Warum kann ich nicht aufwachen?
    Als er zu den anderen gelangte, erwies sich die Belastung des
gefangenen Zugseiles – das immer noch von der Winde gezogen
wurde – als zu groß. Die Stahltrosse riß irgendwo im
Innern der dunstigen Mulde mit einem Knall wie ein Schuß. Das
Stahlkabel sauste zischend und sirrend durch die Luft, sich
schlängelnd und windend, und während es hangaufwärts
bis zum Rand schnellte, verlor es unterwegs den größten
Teil seiner grausigen Fracht, wie Eis, das von einer Peitsche
tropfte.
    Er schrie den Männern oben an der Förderrampe etwas zu,
stolperte und fiel mit dem Gesicht in den Schnee.

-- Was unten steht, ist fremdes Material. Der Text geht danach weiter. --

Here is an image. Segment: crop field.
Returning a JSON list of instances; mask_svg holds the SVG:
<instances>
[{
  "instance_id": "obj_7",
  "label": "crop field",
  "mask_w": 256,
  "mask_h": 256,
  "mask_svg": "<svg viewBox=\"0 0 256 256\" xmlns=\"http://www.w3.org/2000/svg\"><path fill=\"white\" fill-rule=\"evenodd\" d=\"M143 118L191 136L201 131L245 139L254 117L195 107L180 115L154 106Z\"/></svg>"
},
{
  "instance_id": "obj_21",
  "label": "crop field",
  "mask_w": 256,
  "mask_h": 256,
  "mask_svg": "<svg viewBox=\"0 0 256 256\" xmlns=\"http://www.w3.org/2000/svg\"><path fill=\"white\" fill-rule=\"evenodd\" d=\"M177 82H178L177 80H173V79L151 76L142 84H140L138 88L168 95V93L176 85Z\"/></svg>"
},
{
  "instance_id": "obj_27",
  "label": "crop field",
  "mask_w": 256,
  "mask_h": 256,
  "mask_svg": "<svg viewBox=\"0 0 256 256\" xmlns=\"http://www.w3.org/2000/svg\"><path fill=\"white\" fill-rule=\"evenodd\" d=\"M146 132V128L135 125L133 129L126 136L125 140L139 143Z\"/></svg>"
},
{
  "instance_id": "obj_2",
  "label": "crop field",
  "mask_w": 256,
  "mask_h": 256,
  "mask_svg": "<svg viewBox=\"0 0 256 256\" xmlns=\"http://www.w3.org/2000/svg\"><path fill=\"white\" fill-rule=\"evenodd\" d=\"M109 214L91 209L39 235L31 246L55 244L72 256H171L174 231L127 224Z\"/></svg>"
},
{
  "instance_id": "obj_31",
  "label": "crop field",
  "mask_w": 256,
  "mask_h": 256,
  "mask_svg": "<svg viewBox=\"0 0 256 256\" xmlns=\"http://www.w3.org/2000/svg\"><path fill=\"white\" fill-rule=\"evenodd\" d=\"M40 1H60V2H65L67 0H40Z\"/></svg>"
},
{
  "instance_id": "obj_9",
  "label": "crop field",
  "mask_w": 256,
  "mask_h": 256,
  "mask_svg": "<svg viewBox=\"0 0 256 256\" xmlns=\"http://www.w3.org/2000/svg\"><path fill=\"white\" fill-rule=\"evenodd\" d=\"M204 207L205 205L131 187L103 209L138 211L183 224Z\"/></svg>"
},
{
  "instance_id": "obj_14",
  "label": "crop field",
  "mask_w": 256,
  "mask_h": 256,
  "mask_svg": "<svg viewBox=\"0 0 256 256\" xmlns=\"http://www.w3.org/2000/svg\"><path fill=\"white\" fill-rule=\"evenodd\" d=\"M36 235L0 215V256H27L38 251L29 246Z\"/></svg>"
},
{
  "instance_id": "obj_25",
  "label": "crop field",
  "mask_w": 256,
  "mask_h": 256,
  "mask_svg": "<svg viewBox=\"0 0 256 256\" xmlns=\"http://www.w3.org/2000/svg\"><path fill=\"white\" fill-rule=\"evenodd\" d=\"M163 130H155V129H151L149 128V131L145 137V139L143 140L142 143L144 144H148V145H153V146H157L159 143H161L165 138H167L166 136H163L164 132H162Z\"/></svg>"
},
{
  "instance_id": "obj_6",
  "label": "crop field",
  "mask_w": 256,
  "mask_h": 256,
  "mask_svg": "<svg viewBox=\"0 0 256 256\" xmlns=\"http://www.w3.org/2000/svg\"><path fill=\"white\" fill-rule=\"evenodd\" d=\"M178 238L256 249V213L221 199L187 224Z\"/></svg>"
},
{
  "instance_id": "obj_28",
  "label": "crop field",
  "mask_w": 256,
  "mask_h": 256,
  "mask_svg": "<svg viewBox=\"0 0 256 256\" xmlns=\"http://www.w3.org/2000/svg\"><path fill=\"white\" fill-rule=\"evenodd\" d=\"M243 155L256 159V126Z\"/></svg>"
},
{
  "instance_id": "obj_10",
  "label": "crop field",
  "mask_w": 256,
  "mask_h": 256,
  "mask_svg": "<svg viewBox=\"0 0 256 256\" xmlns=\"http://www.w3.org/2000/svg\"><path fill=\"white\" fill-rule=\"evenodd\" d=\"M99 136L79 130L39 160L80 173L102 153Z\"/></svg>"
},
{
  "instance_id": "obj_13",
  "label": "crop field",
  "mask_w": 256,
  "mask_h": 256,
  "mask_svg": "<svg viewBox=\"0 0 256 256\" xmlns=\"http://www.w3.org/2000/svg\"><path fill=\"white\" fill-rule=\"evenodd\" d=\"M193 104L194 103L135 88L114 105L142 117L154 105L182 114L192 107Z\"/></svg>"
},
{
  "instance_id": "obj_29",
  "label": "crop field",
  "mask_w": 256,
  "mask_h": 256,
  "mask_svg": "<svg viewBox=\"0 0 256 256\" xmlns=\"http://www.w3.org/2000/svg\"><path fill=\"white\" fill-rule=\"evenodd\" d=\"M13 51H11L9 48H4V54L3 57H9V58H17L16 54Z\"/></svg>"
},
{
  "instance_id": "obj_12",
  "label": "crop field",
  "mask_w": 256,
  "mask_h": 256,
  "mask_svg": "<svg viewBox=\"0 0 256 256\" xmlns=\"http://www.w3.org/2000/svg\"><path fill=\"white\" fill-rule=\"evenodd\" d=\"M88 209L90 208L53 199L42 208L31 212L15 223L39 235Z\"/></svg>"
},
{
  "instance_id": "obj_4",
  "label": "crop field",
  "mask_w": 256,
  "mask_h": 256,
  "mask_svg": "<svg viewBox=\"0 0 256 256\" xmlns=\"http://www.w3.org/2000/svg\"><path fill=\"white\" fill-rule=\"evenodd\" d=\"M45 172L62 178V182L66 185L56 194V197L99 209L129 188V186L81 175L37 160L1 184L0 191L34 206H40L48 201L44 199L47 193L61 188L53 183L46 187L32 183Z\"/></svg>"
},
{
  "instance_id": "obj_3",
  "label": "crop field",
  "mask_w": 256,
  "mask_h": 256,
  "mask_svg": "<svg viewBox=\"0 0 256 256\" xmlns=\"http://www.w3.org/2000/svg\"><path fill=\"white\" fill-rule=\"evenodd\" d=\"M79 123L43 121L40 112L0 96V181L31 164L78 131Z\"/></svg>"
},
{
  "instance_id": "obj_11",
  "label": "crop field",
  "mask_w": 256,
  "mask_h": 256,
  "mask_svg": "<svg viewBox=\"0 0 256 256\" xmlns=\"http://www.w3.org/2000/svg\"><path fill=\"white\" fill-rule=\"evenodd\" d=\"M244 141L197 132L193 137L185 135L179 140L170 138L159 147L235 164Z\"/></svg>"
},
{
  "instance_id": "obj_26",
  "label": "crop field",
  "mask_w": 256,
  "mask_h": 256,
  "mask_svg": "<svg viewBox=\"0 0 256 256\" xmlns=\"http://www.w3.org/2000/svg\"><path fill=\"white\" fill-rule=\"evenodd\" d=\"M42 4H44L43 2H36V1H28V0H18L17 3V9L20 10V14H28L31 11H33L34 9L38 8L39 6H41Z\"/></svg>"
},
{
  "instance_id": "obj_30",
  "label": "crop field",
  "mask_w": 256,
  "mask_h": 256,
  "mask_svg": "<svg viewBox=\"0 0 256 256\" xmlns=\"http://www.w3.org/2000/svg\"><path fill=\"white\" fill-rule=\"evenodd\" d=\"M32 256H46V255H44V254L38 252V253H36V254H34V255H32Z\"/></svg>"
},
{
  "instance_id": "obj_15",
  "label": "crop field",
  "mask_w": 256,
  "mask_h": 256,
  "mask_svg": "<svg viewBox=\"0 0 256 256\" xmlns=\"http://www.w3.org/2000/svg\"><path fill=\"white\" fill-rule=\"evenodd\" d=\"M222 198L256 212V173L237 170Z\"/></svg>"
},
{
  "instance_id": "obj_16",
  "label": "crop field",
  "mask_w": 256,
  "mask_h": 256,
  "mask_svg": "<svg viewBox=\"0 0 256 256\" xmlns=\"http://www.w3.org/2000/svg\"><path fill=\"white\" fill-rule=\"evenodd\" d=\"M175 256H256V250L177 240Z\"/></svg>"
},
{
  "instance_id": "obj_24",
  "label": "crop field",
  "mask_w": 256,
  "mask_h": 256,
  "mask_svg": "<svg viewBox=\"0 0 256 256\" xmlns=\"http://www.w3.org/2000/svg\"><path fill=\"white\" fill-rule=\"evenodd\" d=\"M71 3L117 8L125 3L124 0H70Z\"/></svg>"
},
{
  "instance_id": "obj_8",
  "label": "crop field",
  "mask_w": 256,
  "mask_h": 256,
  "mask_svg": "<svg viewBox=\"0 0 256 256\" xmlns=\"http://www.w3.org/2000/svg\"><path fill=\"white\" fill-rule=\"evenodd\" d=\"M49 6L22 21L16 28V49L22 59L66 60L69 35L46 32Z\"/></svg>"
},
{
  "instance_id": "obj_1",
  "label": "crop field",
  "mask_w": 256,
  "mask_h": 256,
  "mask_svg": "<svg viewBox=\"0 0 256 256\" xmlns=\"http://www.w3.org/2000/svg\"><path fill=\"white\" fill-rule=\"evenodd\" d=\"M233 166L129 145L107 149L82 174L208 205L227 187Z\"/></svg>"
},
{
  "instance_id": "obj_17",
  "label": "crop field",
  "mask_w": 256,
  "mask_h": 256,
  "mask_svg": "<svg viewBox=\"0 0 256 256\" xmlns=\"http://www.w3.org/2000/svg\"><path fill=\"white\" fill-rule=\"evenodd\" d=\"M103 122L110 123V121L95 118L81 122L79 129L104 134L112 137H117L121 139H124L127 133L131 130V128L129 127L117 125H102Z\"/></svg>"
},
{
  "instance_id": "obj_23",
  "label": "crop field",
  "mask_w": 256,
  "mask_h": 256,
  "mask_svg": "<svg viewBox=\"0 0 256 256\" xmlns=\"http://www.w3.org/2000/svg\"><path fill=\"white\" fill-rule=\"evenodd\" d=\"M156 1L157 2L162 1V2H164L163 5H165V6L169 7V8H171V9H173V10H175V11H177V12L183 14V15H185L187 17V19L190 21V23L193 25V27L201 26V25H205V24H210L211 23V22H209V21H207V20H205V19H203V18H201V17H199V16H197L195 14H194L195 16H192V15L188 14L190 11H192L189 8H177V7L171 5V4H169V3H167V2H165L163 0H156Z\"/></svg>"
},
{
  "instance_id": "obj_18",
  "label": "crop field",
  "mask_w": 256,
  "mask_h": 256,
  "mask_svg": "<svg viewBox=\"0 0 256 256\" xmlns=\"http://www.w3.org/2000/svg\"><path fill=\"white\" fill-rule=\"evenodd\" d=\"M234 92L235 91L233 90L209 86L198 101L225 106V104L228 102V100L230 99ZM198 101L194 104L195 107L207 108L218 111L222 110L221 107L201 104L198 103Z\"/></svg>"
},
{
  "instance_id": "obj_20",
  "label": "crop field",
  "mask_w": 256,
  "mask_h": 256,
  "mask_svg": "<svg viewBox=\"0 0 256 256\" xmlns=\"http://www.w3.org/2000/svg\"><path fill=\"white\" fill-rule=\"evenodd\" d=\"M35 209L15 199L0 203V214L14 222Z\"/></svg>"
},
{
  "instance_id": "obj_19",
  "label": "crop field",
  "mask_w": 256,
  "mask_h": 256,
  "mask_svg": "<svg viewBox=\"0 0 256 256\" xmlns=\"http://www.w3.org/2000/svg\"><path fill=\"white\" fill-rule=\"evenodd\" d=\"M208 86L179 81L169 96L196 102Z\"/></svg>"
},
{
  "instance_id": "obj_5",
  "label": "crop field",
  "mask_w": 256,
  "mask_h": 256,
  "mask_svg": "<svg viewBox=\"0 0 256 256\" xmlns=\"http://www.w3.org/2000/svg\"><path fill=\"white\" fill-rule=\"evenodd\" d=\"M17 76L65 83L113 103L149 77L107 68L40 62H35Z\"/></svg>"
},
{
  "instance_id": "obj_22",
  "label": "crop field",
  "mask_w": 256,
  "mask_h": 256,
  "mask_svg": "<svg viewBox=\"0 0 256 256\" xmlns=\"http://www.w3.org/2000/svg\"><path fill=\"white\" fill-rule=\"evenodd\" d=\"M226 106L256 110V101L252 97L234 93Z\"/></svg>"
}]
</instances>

    Nur einer der Ingenieure ließ sich rechtzeitig fallen.
    Die meisten anderen wurden von der sensenartigen Trosse sauber
entzwei geteilt und fielen in einer blutigen Gischt langsam in den
Schnee. Einige Schlaufen der Trosse prallten mit einem donnernden
Klirren von der Lokomotive des Zugs ab und wickelten sich um das
Gehäuse der Winde, als ob sie darüber erleichtert
wären; andere klatschten schwer in den Schnee.